The term “code debt” in computer programming refers to the idea that certain decisions in writing computer code will lead to future consequences which have to be dealt with. By saving time now, the programmer is setting himself up for the need to take more time later. In other words, he is “borrowing” from the future. While this metaphor is helpful to use in many situations, there are some significant differences between code debt and real debt, and those differences need to be included more often in software development discussions.
First, for those who are not familiar with the concept of code debt, let me give a simplified example. Let’s say that I need to deliver a project next week, but I have more than a week’s worth of tasks to do. One of those tasks is logging. Now, it is problematic to deliver an application with insufficient logging, but let’s say that I determine that the delivery deadline is more important than the logging system.
Now, the logging system is a necessary feature that has to be implemented. Without it, it would be impossible to trace bugs, customer problems, or security threats adequately. However, I can hold off building the logging system until after I release the current code. So, I make the decision to ship in a week, and deliver the logging system the next week. Essentially, what I did was “go into debt” with the code. The delivery did not have everything it should have had, but I chose to deliver the rest later. Just because lacking the code didn’t block the release didn’t mean that the change didn’t need to occur, I just chose to put it off until later. What the term “code debt” helps us with is remembering (and communicating to management) the fact that certain decisions mean that we are saving time now in order to spend time later. That way, managers can better understand why you are still working on the system despite the fact that it already “shipped,” or why you are working on features that are already delivered. “Code debt” translates complicated programmer intuitions and decisions into a language that is better understood by managers.

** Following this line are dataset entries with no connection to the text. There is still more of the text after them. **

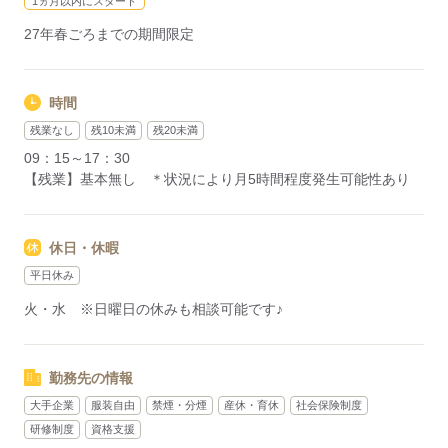
1ヵ月以内にスタート
27年春ごろまでの期間限定
時間
残業なし
残10未満
残20未満
09：15～17：30
【残業】基本無し ＊状況により月5時間程度発生可能性あり
休日・休暇
平日休み
火・水 ※日曜日の休みも相談可能です♪
勤務先の情報
大手企業
服装自由
禁煙・分煙
産休・育休
社会保険制度
研修制度
資格支援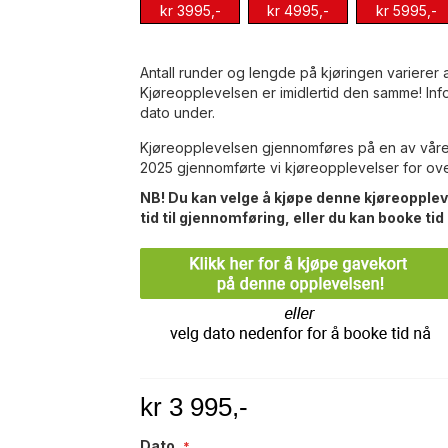
kr 3995,-
kr 4995,-
kr 5995,-
Antall runder og lengde på kjøringen varierer
Kjøreopplevelsen er imidlertid den samme! Inf
dato under.
Kjøreopplevelsen gjennomføres på en av våre 2
2025 gjennomførte vi kjøreopplevelser for ov
NB! Du kan velge å kjøpe denne kjøreopple
tid til gjennomføring, eller du kan booke tid
kr 3 995,-
Dato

Code debt is usually subtler than this example. Code debt more often comes around because some part of a module needs to be rewritten to more cleanly support new features. Let’s say it takes two days to implement a new feature in the module, but it would only take one day to implement that feature (and maybe future features like it) if we rewrote the module differently. However, the rewrite will take five days. For any one particular feature, the two days is faster, but, for the long haul, the rewrite is probably faster. Choosing not to rewrite the module introduces code debt in two ways, because not only are you not rewriting the module, you are also adding to the amount of code that needs to be rewritten, as your new feature will also need to be rewritten when you rewrite the module.
That said, I want to mention a few ways that code debt is not at all like real debt. I think that the usage of the phrase causes people to overly associate the mechanics of monetary debt to what is actually happening in code debt, and that can lead to strategic technology mistakes.
The first difference is that all real debts have to be paid, but some code debts don’t. If I borrow money from the bank for a project, and that project fails, I still owe the bank the money. On the other hand, if I accumulate code debt for a project that fails, I don’t owe the code debt at all. That is, if the software winds up going unused, then any amount of “payment” I made on the code debt was actually wasted. This is why, in newer projects which are not guaranteed success, accumulating code debt is actually beneficial, because this is work that only has to be done on success. If the project as a whole winds up failing, or the company goes a different direction, then the code debt is cancelled and becomes money saved.
The second difference is that sometimes code debt has early payment penalties. Programmers like to refactor their code so that it works well with the features it is supporting. Optimally, the code is structured such that future features are easy to implement and work with the architecture, not against it. However, nobody actually knows what the future requirements will be. I’ve had projects where fundamental assumptions were uprooted within weeks of launching. If you refactor too early you can risk having to refactor again shortly because assumptions change. While you can’t predict the future, it is good to keep in mind that waiting to refactor can have benefits.
The final difference is that sometimes code debt gets smaller as it accumulates. The more you add to the system, the more you really understand what you are doing. The more you push on a system’s boundaries, the clearer it is how the system should work. The more you integrate other systems into your system the better you understand where the ideal interface points are. All of this will make code debt cleanup easier and faster, because you will be more certain of where it should occur and what the final result should look like.
The key to managing code debt is not only keeping track of it, but being wise about when to pay it off. If you have no code debt, or you always try to eliminate your code debt, you could be making strategic errors in utilizing developer resources in the most productive ways.